--- TEXTE À ÉTUDIER ---
Toujours lucide sur son état durant les quatre années de sa maladie, Ravel s’éteint le 28 décembre 1937 à Paris des suites d’une opération au cerveau.
Un langage audacieux et novateur
Ravel est souvent associé à Claude Debussy. Tous deux attirés par l’Orient, leurs idées musicales reflètent une même verve poétique et, comme son aîné, Ravel s’éloigne en grande partie de la tonalité par la modalitémode ancien, pentatonisme, mode andalou, etc.. Mais là où Debussy joue merveilleusement du « flou », Ravel privilégie la précision classique et la rigueur de la forme. Il manie les timbres avec brio et orchestre une grande partie de ses œuvres initialement composées pour un piano souvent virtuose. Compositeur néo-classique aux multiples influences, séduit à ses débuts par la musique de Chabrier et de Satie, inspiré depuis toujours par l’Espagne de sa mère, curieux autant des musiques du passé que de la musique de Schönberg et du jazz, Ravel s’approprie les langages et sculpte une œuvre personnelle et moderne avec la précision d’un « horloger suisse ».
« L’affaire Ravel »

--- INFORMATIONS EXTRAITES ---
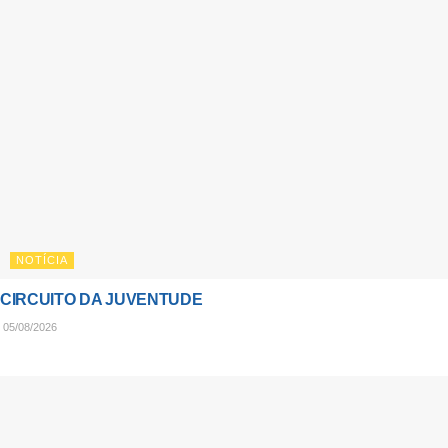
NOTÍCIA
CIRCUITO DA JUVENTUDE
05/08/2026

---

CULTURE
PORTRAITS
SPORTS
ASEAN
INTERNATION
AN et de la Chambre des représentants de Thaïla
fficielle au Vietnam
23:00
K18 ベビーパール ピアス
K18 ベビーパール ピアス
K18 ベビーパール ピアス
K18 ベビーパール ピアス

--

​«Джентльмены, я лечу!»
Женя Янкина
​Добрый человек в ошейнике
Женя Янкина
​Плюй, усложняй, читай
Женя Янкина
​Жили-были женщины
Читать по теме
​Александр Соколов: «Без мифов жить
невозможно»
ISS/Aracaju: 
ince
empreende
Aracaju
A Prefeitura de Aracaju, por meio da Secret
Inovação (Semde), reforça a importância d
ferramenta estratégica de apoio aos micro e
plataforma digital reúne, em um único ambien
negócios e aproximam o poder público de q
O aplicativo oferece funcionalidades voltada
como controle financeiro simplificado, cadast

--- EXERCICES ---
a – Relevez tous les compositeurs que le texte sur Ravel nomme, en dehors de Ravel lui-même.
b – Répondez à ces questions sur le texte sur Ravel :
(i) À quelle date et dans quelle ville Ravel meurt-il ?
(ii) Que privilégie Ravel là où Debussy joue du « flou » ?
(iii) Quel pays, lié à sa mère, inspire Ravel depuis toujours ?
c – Poursuivez le texte sur Ravel à partir de son dernier intertitre, « L’affaire Ravel ».

--- RÉPONSES PAR EXERCICE ---
a – Claude Debussy, Chabrier, Satie, Schönberg

b –
(i) Le 28 décembre 1937, à Paris.
(ii) La précision classique et la rigueur de la forme.
(iii) L’Espagne.

c –
Je ne conçois pas que l'on s'obstine à garder une école de Rome, si c'est pour en fermer les portes aux rares artistes qui ont en eux quelque originalité, à un homme comme Ravel qui s'est désigné aux concerts de la Société nationale par des œuvres bien autrement importantes que toutes celles qu'on peut exiger à un examen. Un tel musicien faisait honneur au concours. […] C’est le devoir de chacun de protester contre un jugement qui, même s’il est conforme à la justice littérale, blesse la justice réelle de l’art.
Lettre de Romain Rolland à Paul Léon, directeur de l’Académie des beaux-arts, mai 1905. Extrait de Maurice Ravel, Fayard, 1986, p. 162.
L’essentiel
- Né à Ciboure le 7 mars 1875 et mort le 28 décembre 1937, Ravel est l’un des plus grands compositeurs français du XXe siècle.
- Il suscite l’admiration et la polémique dès ses premières compositions et laisse une œuvre remarquable aux multiples couleurs.
- Son Boléro (1928) est l’une des œuvres les plus jouées dans le monde.